■ WORK ORDER ■
Search the records for "pillow". Report every line where it occurs.

■ INPUT DATA ■
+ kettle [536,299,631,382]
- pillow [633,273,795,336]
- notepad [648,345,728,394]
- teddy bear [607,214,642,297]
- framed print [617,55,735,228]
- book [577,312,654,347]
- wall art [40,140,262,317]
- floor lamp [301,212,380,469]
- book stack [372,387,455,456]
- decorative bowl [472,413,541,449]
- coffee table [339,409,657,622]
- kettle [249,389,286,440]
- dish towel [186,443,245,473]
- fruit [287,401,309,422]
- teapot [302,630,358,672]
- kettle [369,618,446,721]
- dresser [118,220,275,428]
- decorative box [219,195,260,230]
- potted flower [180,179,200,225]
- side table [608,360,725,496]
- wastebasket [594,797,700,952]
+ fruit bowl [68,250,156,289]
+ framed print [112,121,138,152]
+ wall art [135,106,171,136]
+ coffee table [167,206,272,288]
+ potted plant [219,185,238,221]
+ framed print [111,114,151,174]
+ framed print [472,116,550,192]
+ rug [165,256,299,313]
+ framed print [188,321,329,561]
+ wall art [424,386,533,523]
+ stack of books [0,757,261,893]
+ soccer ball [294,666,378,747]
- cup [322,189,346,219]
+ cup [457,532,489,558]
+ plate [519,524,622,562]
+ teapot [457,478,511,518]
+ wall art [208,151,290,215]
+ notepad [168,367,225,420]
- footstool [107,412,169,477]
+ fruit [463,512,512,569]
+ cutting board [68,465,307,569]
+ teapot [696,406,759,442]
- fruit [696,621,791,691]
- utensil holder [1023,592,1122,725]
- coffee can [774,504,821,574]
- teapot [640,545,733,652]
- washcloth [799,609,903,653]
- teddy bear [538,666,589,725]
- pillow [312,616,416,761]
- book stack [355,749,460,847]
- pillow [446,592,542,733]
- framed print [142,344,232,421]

■ EXERCISE RESULT ■
- pillow [633,273,795,336]
- pillow [312,616,416,761]
- pillow [446,592,542,733]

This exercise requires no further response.